取り組む課題:
[1] エリック兄弟についての文章によると、ケリーはなぜコカインを常用するようになったのですか。文章が示す理由を一〜三文で説明してください。
[2] エリック兄弟についての文章のうち、「兄弟の相次ぐ死によりエリック」から「ツは気丈にこう答えています。」までを、両端を含めて一字も変えずに繰り返してください。

抽出テキスト:

• • • •

兄弟の相次ぐ死によりエリック兄弟は次男のケビンと四男のケリーの二人だけになってしまいました。
切断した右足の痛みに耐えながら義足でリングに上がっていたケリーは痛みを和らげる目的でコカインを常用するようになりしだいに中毒になっていきました。
そして93年2月、とうとうコカインの不法所持から実刑を伴った有罪判決が確定、その直後にテキサス州デイトンの自宅でピストルによって自らの命を絶ってしまいます(享年33歳)。

こうして全員が世界王者となるという輝かしい未来が約束されていたはずのエリック兄弟はケビンを除いて全員が天に召されたのです。
「鉄の爪」と呼ばれて一世を風靡した男は、どうして「鉄の心」を息子たちに授ける事ができなかったのでしょうか?
傷心のフリッツはダラスでのプロモート業から完全撤退、晩年には愛妻であったドリス夫人とも離婚し寂しい隠居生活を送っていましたが97年9月、肺がんによって68年の波乱の生涯を終え5人の息子の待つ天国へ旅立ちました。

亡くなる一年前の夏、フリッツは日本の雑誌の特派員の取材に応じていました。
結果としてこれがファンに対する最後のメッセージとなってしまいましたが、一連の悲劇についてフリッツは気丈にこう答えています。
「確かに息子たちの相次ぐ死はショックだったが、私は現実に目を背けるような生き方だけはしたくなかった。運命は運命としてね…。
ただ、デビッドとケリーが生きていたらダラスのプロレスももう少しいい時代が続いたと思う。デビッドが世界王者として全米をサーキットし、ケビン、ケリー、マイク、クリスがダラスのマーケットを守る。その夢だけは果たせる自信があったんだが…。」

たった一人だけ生き残ったケビンもプロレス界からフェードアウトし、こうして鉄の爪一家はプロレス界の伝説となったのです。

まだフリッツが在命だった96年、かつてフリッツの下でテレビ中継アナウンサーを勤めていたビル・マーサー氏がダラスの新聞の取材に答えました。

• • • •

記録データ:
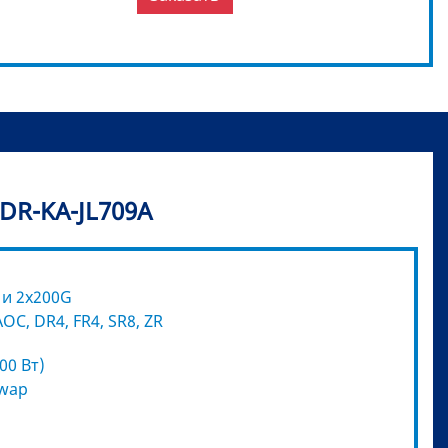
DR-KA-JL709A
 и 2x200G
C, DR4, FR4, SR8, ZR
00 Вт)
swap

• • • •

結果一覧:
[1] ケリーは切断した右足の痛みに耐えながら、義足でリングに上がっていました。その痛みを和らげるために、コカインを常用するようになりました。

[2]
兄弟の相次ぐ死によりエリック兄弟は次男のケビンと四男のケリーの二人だけになってしまいました。
切断した右足の痛みに耐えながら義足でリングに上がっていたケリーは痛みを和らげる目的でコカインを常用するようになりしだいに中毒になっていきました。
そして93年2月、とうとうコカインの不法所持から実刑を伴った有罪判決が確定、その直後にテキサス州デイトンの自宅でピストルによって自らの命を絶ってしまいます(享年33歳)。

こうして全員が世界王者となるという輝かしい未来が約束されていたはずのエリック兄弟はケビンを除いて全員が天に召されたのです。
「鉄の爪」と呼ばれて一世を風靡した男は、どうして「鉄の心」を息子たちに授ける事ができなかったのでしょうか?
傷心のフリッツはダラスでのプロモート業から完全撤退、晩年には愛妻であったドリス夫人とも離婚し寂しい隠居生活を送っていましたが97年9月、肺がんによって68年の波乱の生涯を終え5人の息子の待つ天国へ旅立ちました。

亡くなる一年前の夏、フリッツは日本の雑誌の特派員の取材に応じていました。
結果としてこれがファンに対する最後のメッセージとなってしまいましたが、一連の悲劇についてフリッツは気丈にこう答えています。